Кормушка с пчелами, пьющими сладкий сироп, была поставлена на душистую подкладку уже в 300 метрах от улья. Одиннадцать меченых пчел наладили регулярную связь между кормушкой и ульем. Тогда кормушку убрали и одновременно положили в траве две надушенные пластинки: одну – в 300 метрах от улья и в стороне от места, где только что проводилась подкормка, а вторую – вблизи от улья. На этот раз вблизи от улья собралось меньше двух десятков завербованных пчел, а на дальнюю приманку – за триста метров – свыше шестидесяти.
Из этих опытов можно было сделать только один вывод: место действительно сигнализируется сборщицами.
Но в чем же заключаются особенности такого сигнала?
Этого нельзя было выяснить, не заглянув в улей еще раз.
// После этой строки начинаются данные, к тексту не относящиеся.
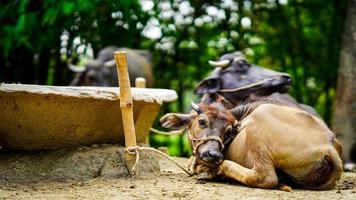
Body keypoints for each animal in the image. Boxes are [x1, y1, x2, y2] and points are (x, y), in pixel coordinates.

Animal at [161, 101, 342, 190]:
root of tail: (328, 145)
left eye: (228, 131)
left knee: (265, 178)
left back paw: (214, 171)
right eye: (202, 121)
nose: (214, 155)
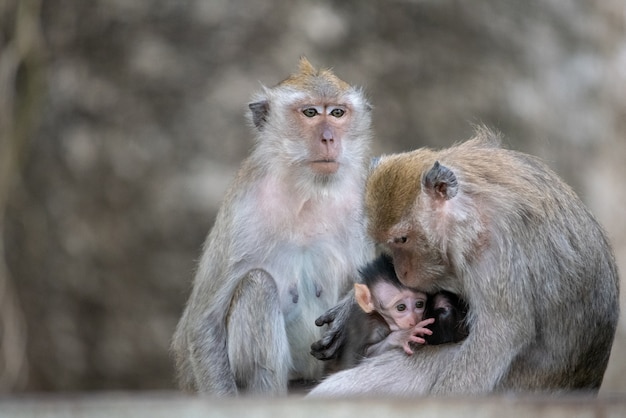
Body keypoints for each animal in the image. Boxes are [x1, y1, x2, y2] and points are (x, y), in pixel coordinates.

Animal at [171, 58, 372, 396]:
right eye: (310, 113)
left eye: (337, 113)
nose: (329, 138)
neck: (307, 192)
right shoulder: (242, 211)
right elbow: (203, 324)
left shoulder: (364, 200)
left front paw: (346, 313)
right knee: (257, 286)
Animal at [308, 128, 616, 398]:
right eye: (388, 243)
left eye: (403, 240)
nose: (401, 271)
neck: (468, 211)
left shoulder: (493, 249)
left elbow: (498, 336)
Предварительно две партии пчел из одной и той же семьи пометили на двух кормушках двумя красками: на кормушке, установленной в десятке метров от улья, – синей меткой, в 300 метрах от того же улья – красной.
Наблюдатели сидели с двух сторон односотового стеклянного улья и выжидали.
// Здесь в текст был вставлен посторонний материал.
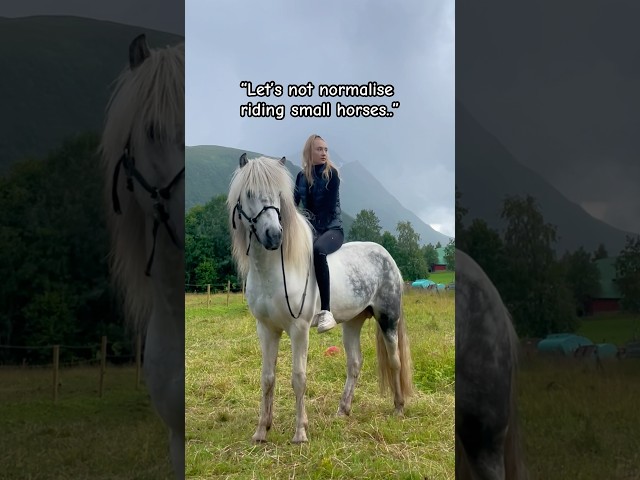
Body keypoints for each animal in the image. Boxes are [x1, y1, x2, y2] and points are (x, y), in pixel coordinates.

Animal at [227, 154, 413, 444]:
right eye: (248, 193)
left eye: (278, 194)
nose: (274, 235)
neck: (275, 271)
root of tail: (386, 255)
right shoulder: (266, 329)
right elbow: (267, 377)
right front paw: (261, 430)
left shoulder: (299, 329)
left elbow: (298, 378)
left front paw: (300, 432)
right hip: (353, 322)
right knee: (354, 364)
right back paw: (343, 409)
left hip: (388, 320)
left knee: (395, 361)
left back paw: (398, 407)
Не много было у них шансов надеяться на то, что простым глазом удастся обнаружить разницу в поведении синих и красных пчел. Но прежде чем думать о том, как вести исследование дальше, если разница не будет обнаружена на глаз, надлежало проверить, не оправдается ли надежда, которая подсказала им схему описываемого опыта. И она действительно оправдалась. Явление оказалось вызванным из его условий.
Первыми прилетели в улей две пчелы с синими метками. Они стали кружиться на сотах, описывая маленькие простые круги. Следом появились красные. Они отдали приемщицам принесенный сироп и начали выписывать восьмерки.
Все это видели потом десятки людей сотни раз. Сомнений в точности ответа не было. Изменения концентрации сиропа не влияли на фигуры танца. Ближние – кружились, дальние – виляли, рисуя восьмерки.
Была сделана еще одна проверка: сироп в кормушках заменили пыльцой. И все равно синие кружились, а красные, прилетавшие издалека с корзинками обножки, выписывали восьмерки. В следующей серии проверок «синюю» кормушку с сиропом стали отдалять от улья, «красную» начали приближать.
И каждую новую позицию кормушек в поле оказалось возможным проследить по изменениям фигуры и движений танца меченых сборщиц в улье. Танец «синих» стал постепенно переходить в восьмерку с ровным бегом в полукружиях и вилянием брюшка в прямых. Танец «красных» стал все больше приближаться по форме к простому кружению. После того как кормушки окончательно обменялись местами, сборщицы тоже изменили танец; теперь все «синие» виляли в восьмерках,, а все «красные» кружились в спиральном «о».
Однако из этих наблюдений у стеклянного улья неясно еще было, как совершается процесс, который Павлов называл переходом с передаточного провода на приемный.
Видно было только, как пчелы, возбужденные кружениями и виляниями тела танцовщицы, вприпрыжку спешили за ней, повторяя ее движения, вытягивая усики и как бы ощупывая ими танцующую. Но ничто не говорило пока о том, как прочитывают пчелы указания, сообщаемые им на немом «языке» движений. Хотя многое и сейчас здесь не разгадано, уже известно, однако, что танец – это сигнал, информация, насыщенная очень содержательными подробностями. И ритм, и количество поворотов, и быстрота бега пчелы во время танца имеют, как стало ясно, определенное значение, определенный, можно сказать, смысл.